TASK BRIEF
When you come to a picture, pass over it, and set down the entries below exactly.

━━━━

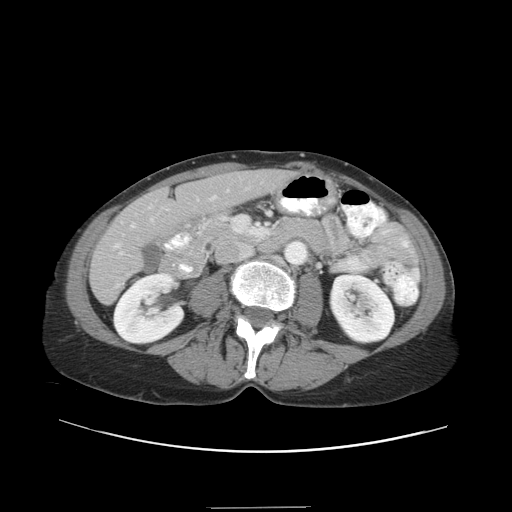
Contrast-enhanced abdominal CT, one axial slice; position 11 of 38 along the scan axis; reconstruction kernel STANDARD; 120 kVp; intravenous contrast given; soft-tissue window (W 400 / L 40 HU); 5 mm slice thickness; 512 × 512 image matrix. Case-level facts recorded for this patient, not image findings: patient: female, age 46 years at operation; diagnosis: colorectal cancer liver metastases, imaged before liver resection; multiple liver metastases: no; largest metastasis: 3.8 cm; disease in both lobes: yes.
Outlined on this slice (manually delineated by an expert):
- hepatic veins: bounding box (x1, y1, x2, y2) in pixels: (115, 195, 217, 248)
- liver: (92, 171, 289, 302)
- planned liver remnant (the part of the liver to remain after resection): (159, 171, 289, 223)
- portal vein (with intrahepatic branches): (119, 189, 229, 255)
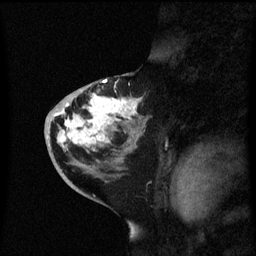
Breast MRI (dynamic contrast-enhanced), one sagittal slice; slice 31 of 60 in the series (ordered by position); dynamic contrast-enhanced series, image 2 of 3 at this slice position (ordered by acquisition); 1.5 T; TE 4.2 ms, TR 8.4 ms; 2.3 mm slice thickness; 256 × 256 image matrix. Patient: female, 46 years. Case-level facts recorded for this patient, not image findings: setting: breast cancer imaged before/during neoadjuvant chemotherapy; receptor status: HER2-positive.
Outlined on this slice (semi-automatically segmented with operator editing):
- analysis volume of interest (the breast-tissue region the enhancement analysis was run in; not a lesion): bounding box <44,86,151,171> (left, top, right, bottom; pixels)
- tumour enhancement mask (voxels above the 70 % enhancement threshold inside the analysis volume of interest): <56,94,135,147>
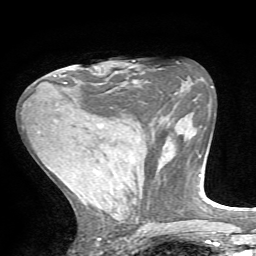
Breast MRI, one axial slice. Cropped to one breast. Dynamic contrast-enhanced series, time point 2 of 7 at this slice position (early post-contrast). 1.5 T. TE 4.2 ms, TR 8.7 ms. 2.2 mm slice thickness. 256 × 256 image matrix, field of view 180 × 180 mm. Female patient.
Annotated regions visible in this slice (semi-automatic segmentation, software-assisted and operator-edited):
- enhancing-tissue mask used for the functional tumour volume (all voxels passing the contrast-enhancement thresholds inside the analysis volume; usually the tumour): bounding box [x1, y1, x2, y2] px = [54, 66, 98, 84]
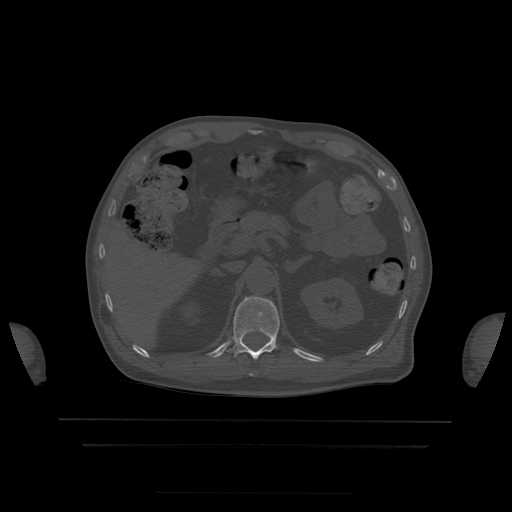
CT including the spine, one axial slice; position 195 of 522 along the scan axis; bone window (W 1800 / L 400 HU); 512 × 512 image matrix, field of view 436 × 436 mm. Patient age 68 years. Case-level facts recorded for this patient, not image findings: primary cancer: urothelial.
Structures marked on this image (semi-automatic segmentation, software-assisted and operator-edited):
- T11 vertebra: bounding box <250,374,253,376> (left, top, right, bottom; pixels)
- T12 vertebra: <229,296,280,360>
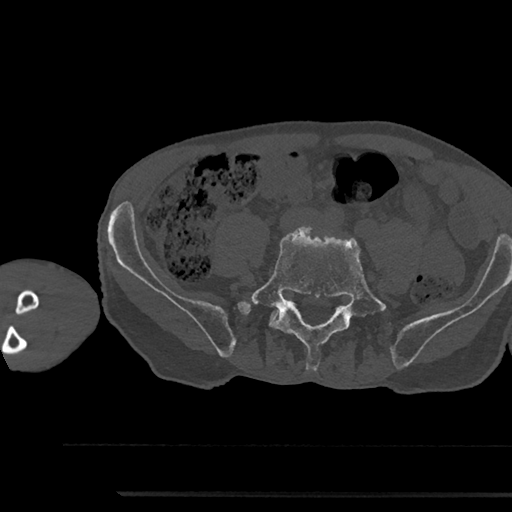
CT including the spine, one axial slice. Slice 348 of 797 in the series (ordered by position). Reconstruction kernel Br40s/3. Bone window (W 1800 / L 400 HU). 0.5 mm slice thickness. 512 × 512 image matrix, field of view 367 × 367 mm. Patient: male, 79 years. Case-level facts recorded for this patient, not image findings: primary cancer: prostate.
Annotated regions visible in this slice (semi-automatic segmentation, software-assisted and operator-edited):
- L5 vertebra: box from (x=244, y=227) to (x=388, y=370) px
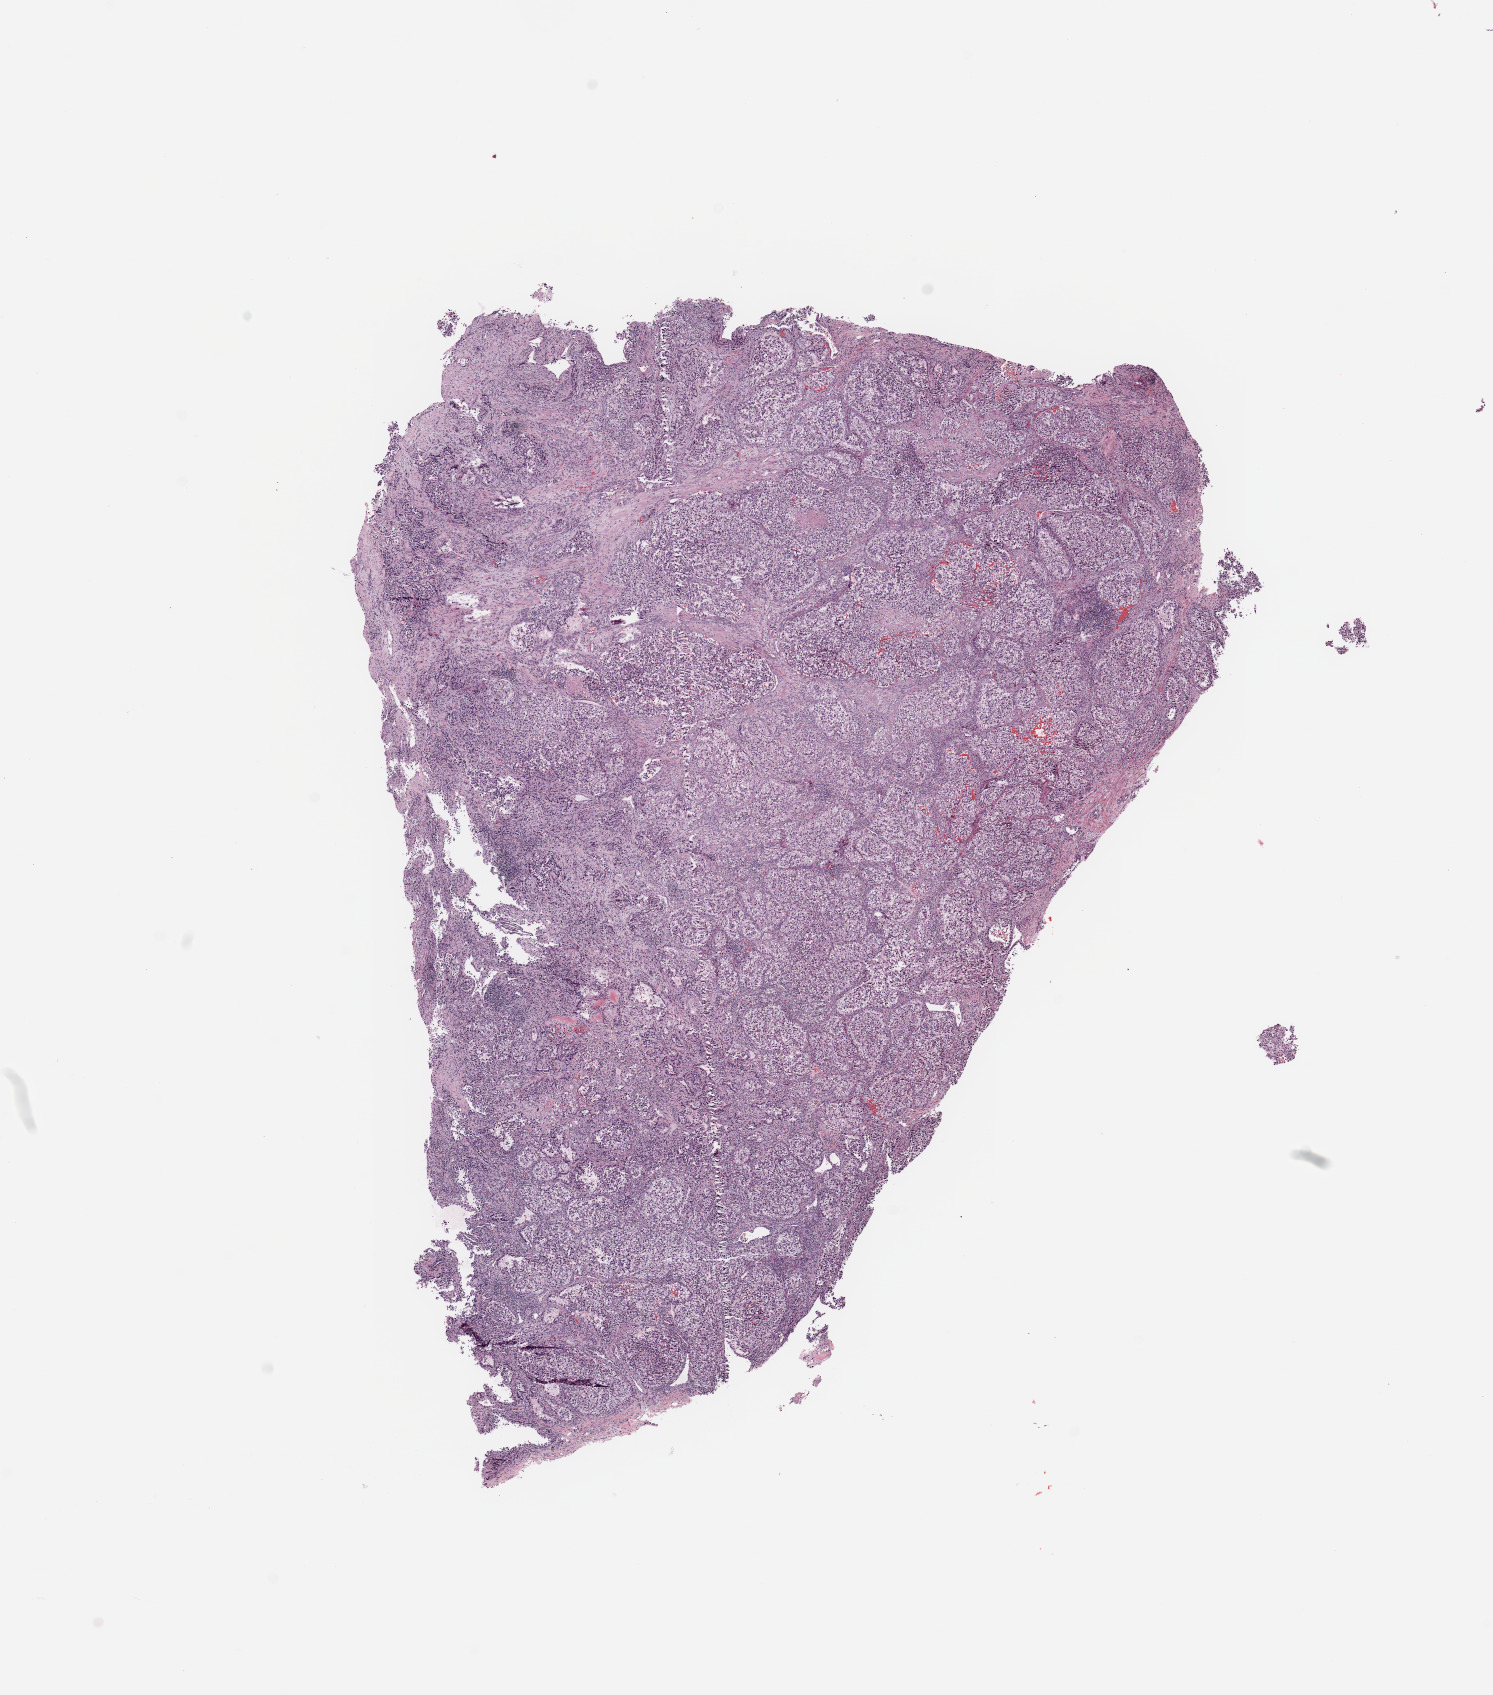
Digitized H&E tissue section (whole slide) — low-resolution overview of the scanned area, about 11.8 x 13.4 mm. Tumour tissue sample, sampled site: kidney. Male, 78 y/o. Histologic grade: G4 (undifferentiated). Slide review estimates, as recorded: tumour nuclei 90%, necrosis 2%.
Histologic diagnosis: Renal cell carcinoma, NOS. AJCC pathologic stage: III.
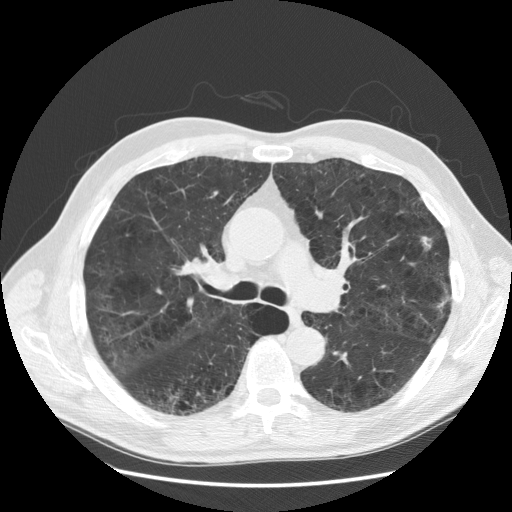
Axial slice from a low-dose chest CT screening exam; third screening round (two years after baseline); lung window (W 1500 / L -600 HU); 2.5 mm slice thickness; slice 68 of 163 in the series; 512 × 512 image matrix, field of view 380 × 380 mm. Male participant, aged 58 years at enrolment. Current smoker at enrolment.
- Expert reader's lesion annotation, box from (x=409, y=224) to (x=446, y=259) px.
- Reader record for this screening exam (exam-level; its link to the box is not recorded): non-calcified nodule or mass ≥4 mm, left upper lobe, 9 × 8 mm, poorly defined margins, soft tissue attenuation, pre-existing on the prior screen: no.
- Lung cancer was diagnosed 53 days after this screen: adenocarcinoma, NOS, left upper lobe, stage IA (AJCC 6th edition), 9 mm at pathology.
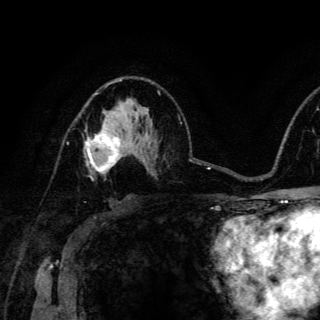
Breast MRI (dynamic contrast-enhanced), one axial slice. Position 85 of 150 along the scan axis. Cropped to one breast. Dynamic contrast-enhanced series, time point 2 of 6 at this slice position (early post-contrast). 3 T. TE 4.2 ms, TR 8.5 ms. 320 × 320 image matrix, field of view 200 × 200 mm. Female patient.
Structures marked on this image (semi-automatically segmented with operator editing):
- enhancing-tissue mask used for the functional tumour volume (all voxels passing the contrast-enhancement thresholds inside the analysis volume; usually the tumour): bounding box <85,123,120,179> (left, top, right, bottom; pixels)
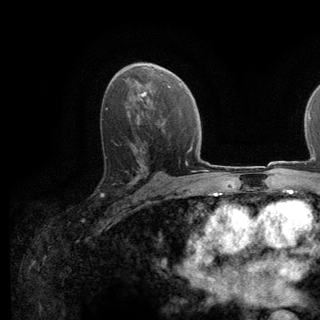
Breast MRI (dynamic contrast-enhanced), one axial slice; position 76 of 140 along the scan axis; cropped to one breast; dynamic contrast-enhanced series, time point 2 of 6 at this slice position (early post-contrast); 3 T; TE 2.8 ms, TR 7.8 ms; 1.2 mm slice thickness; 320 × 320 image matrix, field of view 213 × 213 mm. Female patient.
Structures marked on this image (semi-automatically segmented with operator editing):
- enhancing-tissue mask used for the functional tumour volume (all voxels passing the contrast-enhancement thresholds inside the analysis volume; usually the tumour): bounding box (x1, y1, x2, y2) in pixels: (97, 143, 139, 197)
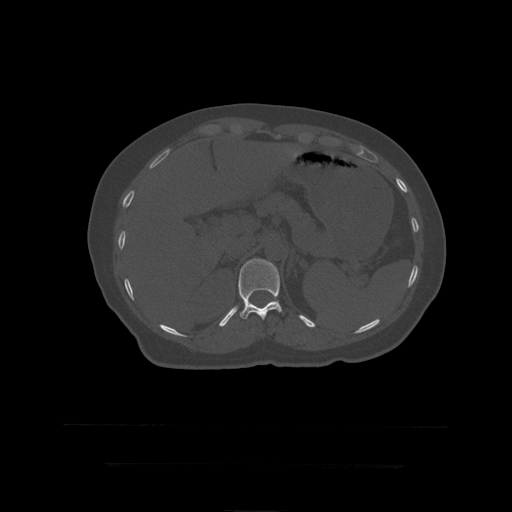
CT including the spine, one axial slice. Slice 198 of 399 in the series (ordered by position). Bone window (W 1800 / L 400 HU). 1.25 mm slice thickness. 512 × 512 image matrix, field of view 450 × 450 mm. Patient age 41 years. From the clinical record (not read from this slice): primary cancer: breast.
Annotated regions visible in this slice (semi-automatic segmentation, software-assisted and operator-edited):
- T12 vertebra: bounding box <238,259,283,320> (left, top, right, bottom; pixels)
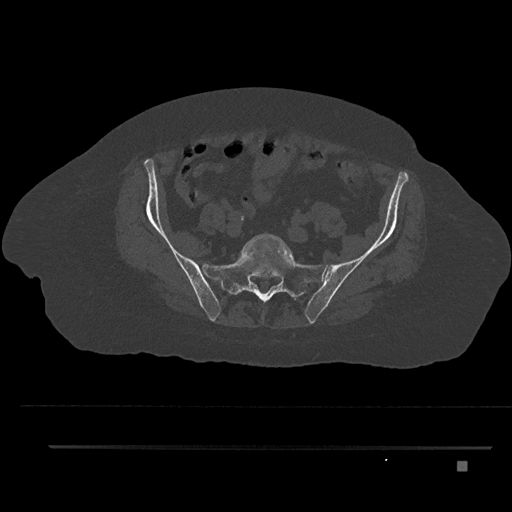
CT including the spine, one axial slice. Reconstruction kernel Br40s/3. Bone window (W 1800 / L 400 HU). 512 × 512 image matrix, field of view 437 × 437 mm. Patient: female, 76 years. From the clinical record (not read from this slice): primary cancer: lung; vertebrae with lytic lesions (as recorded): T11, L3.
Annotated regions visible in this slice (semi-automatic segmentation, software-assisted and operator-edited):
- L5 vertebra: bounding box [x1, y1, x2, y2] px = [243, 233, 293, 258]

━━━━

YOUR SOLUTION
Contrast-enhanced abdominal CT, one axial slice; position 11 of 38 along the scan axis; reconstruction kernel STANDARD; 120 kVp; intravenous contrast given; soft-tissue window (W 400 / L 40 HU); 5 mm slice thickness; 512 × 512 image matrix. Case-level facts recorded for this patient, not image findings: patient: female, age 46 years at operation; diagnosis: colorectal cancer liver metastases, imaged before liver resection; multiple liver metastases: no; largest metastasis: 3.8 cm; disease in both lobes: yes.
Outlined on this slice (manually delineated by an expert):
- hepatic veins: bounding box (x1, y1, x2, y2) in pixels: (115, 195, 217, 248)
- liver: (92, 171, 289, 302)
- planned liver remnant (the part of the liver to remain after resection): (159, 171, 289, 223)
- portal vein (with intrahepatic branches): (119, 189, 229, 255)
Breast MRI (dynamic contrast-enhanced), one sagittal slice; slice 31 of 60 in the series (ordered by position); dynamic contrast-enhanced series, image 2 of 3 at this slice position (ordered by acquisition); 1.5 T; TE 4.2 ms, TR 8.4 ms; 2.3 mm slice thickness; 256 × 256 image matrix. Patient: female, 46 years. Case-level facts recorded for this patient, not image findings: setting: breast cancer imaged before/during neoadjuvant chemotherapy; receptor status: HER2-positive.
Outlined on this slice (semi-automatically segmented with operator editing):
- analysis volume of interest (the breast-tissue region the enhancement analysis was run in; not a lesion): bounding box <44,86,151,171> (left, top, right, bottom; pixels)
- tumour enhancement mask (voxels above the 70 % enhancement threshold inside the analysis volume of interest): <56,94,135,147>
Breast MRI, one axial slice. Cropped to one breast. Dynamic contrast-enhanced series, time point 2 of 7 at this slice position (early post-contrast). 1.5 T. TE 4.2 ms, TR 8.7 ms. 2.2 mm slice thickness. 256 × 256 image matrix, field of view 180 × 180 mm. Female patient.
Annotated regions visible in this slice (semi-automatic segmentation, software-assisted and operator-edited):
- enhancing-tissue mask used for the functional tumour volume (all voxels passing the contrast-enhancement thresholds inside the analysis volume; usually the tumour): bounding box [x1, y1, x2, y2] px = [54, 66, 98, 84]
CT including the spine, one axial slice; position 195 of 522 along the scan axis; bone window (W 1800 / L 400 HU); 512 × 512 image matrix, field of view 436 × 436 mm. Patient age 68 years. Case-level facts recorded for this patient, not image findings: primary cancer: urothelial.
Structures marked on this image (semi-automatic segmentation, software-assisted and operator-edited):
- T11 vertebra: bounding box <250,374,253,376> (left, top, right, bottom; pixels)
- T12 vertebra: <229,296,280,360>
CT including the spine, one axial slice. Slice 348 of 797 in the series (ordered by position). Reconstruction kernel Br40s/3. Bone window (W 1800 / L 400 HU). 0.5 mm slice thickness. 512 × 512 image matrix, field of view 367 × 367 mm. Patient: male, 79 years. Case-level facts recorded for this patient, not image findings: primary cancer: prostate.
Annotated regions visible in this slice (semi-automatic segmentation, software-assisted and operator-edited):
- L5 vertebra: box from (x=244, y=227) to (x=388, y=370) px
Digitized H&E tissue section (whole slide) — low-resolution overview of the scanned area, about 11.8 x 13.4 mm. Tumour tissue sample, sampled site: kidney. Male, 78 y/o. Histologic grade: G4 (undifferentiated). Slide review estimates, as recorded: tumour nuclei 90%, necrosis 2%.
Histologic diagnosis: Renal cell carcinoma, NOS. AJCC pathologic stage: III.
Axial slice from a low-dose chest CT screening exam; third screening round (two years after baseline); lung window (W 1500 / L -600 HU); 2.5 mm slice thickness; slice 68 of 163 in the series; 512 × 512 image matrix, field of view 380 × 380 mm. Male participant, aged 58 years at enrolment. Current smoker at enrolment.
- Expert reader's lesion annotation, box from (x=409, y=224) to (x=446, y=259) px.
- Reader record for this screening exam (exam-level; its link to the box is not recorded): non-calcified nodule or mass ≥4 mm, left upper lobe, 9 × 8 mm, poorly defined margins, soft tissue attenuation, pre-existing on the prior screen: no.
- Lung cancer was diagnosed 53 days after this screen: adenocarcinoma, NOS, left upper lobe, stage IA (AJCC 6th edition), 9 mm at pathology.
Breast MRI (dynamic contrast-enhanced), one axial slice. Position 85 of 150 along the scan axis. Cropped to one breast. Dynamic contrast-enhanced series, time point 2 of 6 at this slice position (early post-contrast). 3 T. TE 4.2 ms, TR 8.5 ms. 320 × 320 image matrix, field of view 200 × 200 mm. Female patient.
Structures marked on this image (semi-automatically segmented with operator editing):
- enhancing-tissue mask used for the functional tumour volume (all voxels passing the contrast-enhancement thresholds inside the analysis volume; usually the tumour): bounding box <85,123,120,179> (left, top, right, bottom; pixels)
Breast MRI (dynamic contrast-enhanced), one axial slice; position 76 of 140 along the scan axis; cropped to one breast; dynamic contrast-enhanced series, time point 2 of 6 at this slice position (early post-contrast); 3 T; TE 2.8 ms, TR 7.8 ms; 1.2 mm slice thickness; 320 × 320 image matrix, field of view 213 × 213 mm. Female patient.
Structures marked on this image (semi-automatically segmented with operator editing):
- enhancing-tissue mask used for the functional tumour volume (all voxels passing the contrast-enhancement thresholds inside the analysis volume; usually the tumour): bounding box (x1, y1, x2, y2) in pixels: (97, 143, 139, 197)
CT including the spine, one axial slice. Slice 198 of 399 in the series (ordered by position). Bone window (W 1800 / L 400 HU). 1.25 mm slice thickness. 512 × 512 image matrix, field of view 450 × 450 mm. Patient age 41 years. From the clinical record (not read from this slice): primary cancer: breast.
Annotated regions visible in this slice (semi-automatic segmentation, software-assisted and operator-edited):
- T12 vertebra: bounding box <238,259,283,320> (left, top, right, bottom; pixels)
CT including the spine, one axial slice. Reconstruction kernel Br40s/3. Bone window (W 1800 / L 400 HU). 512 × 512 image matrix, field of view 437 × 437 mm. Patient: female, 76 years. From the clinical record (not read from this slice): primary cancer: lung; vertebrae with lytic lesions (as recorded): T11, L3.
Annotated regions visible in this slice (semi-automatic segmentation, software-assisted and operator-edited):
- L5 vertebra: bounding box [x1, y1, x2, y2] px = [243, 233, 293, 258]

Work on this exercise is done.